‘Sailbot’ to brave solo Atlantic crossing

Local student involved in robotics project that will see an unmanned sailboat attempt a trans-Atlantic crossing.

Neil Dobie, a fourth year mechanical engineering student at UBC, worked primarily on the physical hull and structure of the sailbot.

Neil Dobie, a fourth year mechanical engineering student at UBC, worked primarily on the physical hull and structure of the sailbot.

Sailing across the Atlantic Ocean isn’t a relatively big deal nowadays ever since Christopher Columbus first did it in 1492.

However, a team of UBC students are hoping to make history again with a transatlantic crossing by boat, this time with a unique twist.

This transatlantic crossing will be by an unmanned and autonomous robotic ‘sailbot’.

And if all goes to plan, a Cranbrook native will be in on that history-making event.

Neil Dobie, a fourth-year mechanical engineering student, has been involved with the project since the idea was conceived.

Initially, Dobie and four other students got together to resurrect the sailbot program, which had been defunct for a few years.
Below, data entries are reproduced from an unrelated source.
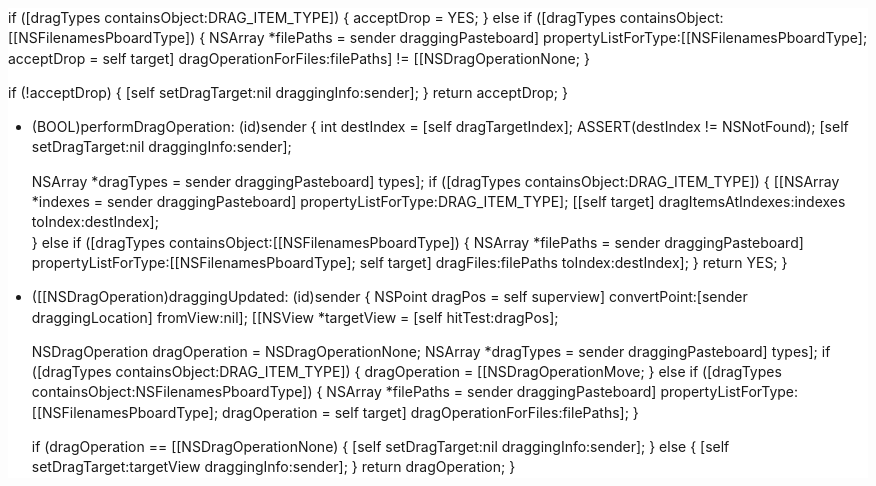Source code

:    if ([dragTypes containsObject:DRAG_ITEM_TYPE]) {
      acceptDrop = YES;
   } else if ([dragTypes containsObject:[[NSFilenamesPboardType]) {
      NSArray *filePaths = sender draggingPasteboard]
         propertyListForType:[[NSFilenamesPboardType];
      acceptDrop = self target] dragOperationForFiles:filePaths] !=
                   [[NSDragOperationNone;
   }

   if (!acceptDrop) {
      [self setDragTarget:nil draggingInfo:sender];
   }
   return acceptDrop;
}


- (BOOL)performDragOperation: (id<NSDraggingInfo>)sender
{
   int destIndex = [self dragTargetIndex];
   ASSERT(destIndex != NSNotFound);
   [self setDragTarget:nil draggingInfo:sender];

   NSArray *dragTypes = sender draggingPasteboard] types];
   if ([dragTypes containsObject:DRAG_ITEM_TYPE]) {
      [[NSArray *indexes = sender draggingPasteboard]
         propertyListForType:DRAG_ITEM_TYPE];
      [[self target] dragItemsAtIndexes:indexes toIndex:destIndex];         
   } else if ([dragTypes containsObject:[[NSFilenamesPboardType]) {
      NSArray *filePaths = sender draggingPasteboard]
         propertyListForType:[[NSFilenamesPboardType];
      self target] dragFiles:filePaths toIndex:destIndex];
   }
   return YES;
}


- ([[NSDragOperation)draggingUpdated: (id<NSDraggingInfo>)sender
{
   NSPoint dragPos = self superview] convertPoint:[sender draggingLocation]
                                           fromView:nil];
   [[NSView *targetView = [self hitTest:dragPos];

   NSDragOperation dragOperation = NSDragOperationNone;
   NSArray *dragTypes = sender draggingPasteboard] types];
   if ([dragTypes containsObject:DRAG_ITEM_TYPE]) {
      dragOperation = [[NSDragOperationMove;
   } else if ([dragTypes containsObject:NSFilenamesPboardType]) {
      NSArray *filePaths = sender draggingPasteboard]
         propertyListForType:[[NSFilenamesPboardType];
      dragOperation = self target] dragOperationForFiles:filePaths];
   }

   if (dragOperation == [[NSDragOperationNone) {
      [self setDragTarget:nil draggingInfo:sender];
   } else {
      [self setDragTarget:targetView draggingInfo:sender];
   }
   return dragOperation;
}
In 2011, the group began building small sailbots and entering them into regattas around North America.

And their vessel started winning.

“After we went and did everything we could do with this regatta, we went, ‘Well, what’s next? There was this thing called the he Microtransat Challenge, and that’s where you cross the Atlantic Ocean autonomously and we said, ‘Well, lets do it’,” Dobie said.

With the team growing to 70 members, the race is on to get their newest craft field-tested in time for a transatlantic attempt in August, where they will launch from Newfoundland.

It’s not the first crack at a transatlantic crossing with a robotic sailboat; other European groups have tried, and the U.S. Navy recently made an attempt.

However all have failed because of weather challenges, or collisions with ocean debris and a myriad of other reasons. One boat was even stolen during it’s attempted run.

For the last four years, the UBC team cleaned up at a few sailbot regattas around North America. They won an event in their backyard in Vancouver, taking the crown away from the U.S. Naval Academy, and cleaned up with a perfect score at another event in Boston.

Dobie’s main responsibility includes overseeing construction of the physical boat itself, such as the hull, the keel, rudder and the sails.

“I’ve been involved in a couple of the design tasks—the rudder and the keel and I’ve been mostly managing the construction side so back from day one over a year ago when we started construction in January last year, I’ve been involved in every step of the process until now,” Dobie said.

After taking lessons learned from the racing events, the team began planning for a transatlantic run and troubleshooting the expected challenges.

The racing boats were just over 2 metres long, but the trans-atlantic vessel is bigger at 5.5 metres.

“In the trans-atlantic boat, we have to be able to handle anything that the Atlantic throws at us,” said Dobie, “so it’s 5.5 metres in overall length, but the water line is only four metres so at the very front where the bow is, there is a 1.5 metre of the boat out of the water, to make sure you can ride over waves and stay afloat when heavy winds are pushing you down. It can also deflect anything that you’re going to hit.

“It’s designed more being like halfway between building a tank and a race boat because you want to be able to go fast because the less time you have out there, the less chance you have of sinking but at the same time you need to be very strong to withstand the Atlantic which has up to seven or eight metre swells and 60-knot winds.”

The team is planning to take it out to the west side of Vancouver Island next week and test it out on open water. The electronics package includes important components such as GPS, AIS, computers, sensors, sat uplink and solar panels.

“The plan is to have an infrared camera on the front of the boat that’s going to be looking out as we’re going that is going to take pictures and will analyze that on the completely on the boat itself, doing it all on it’s own,” Dobie said.

“We’ve done some preliminary tests and it’s working out pretty well.”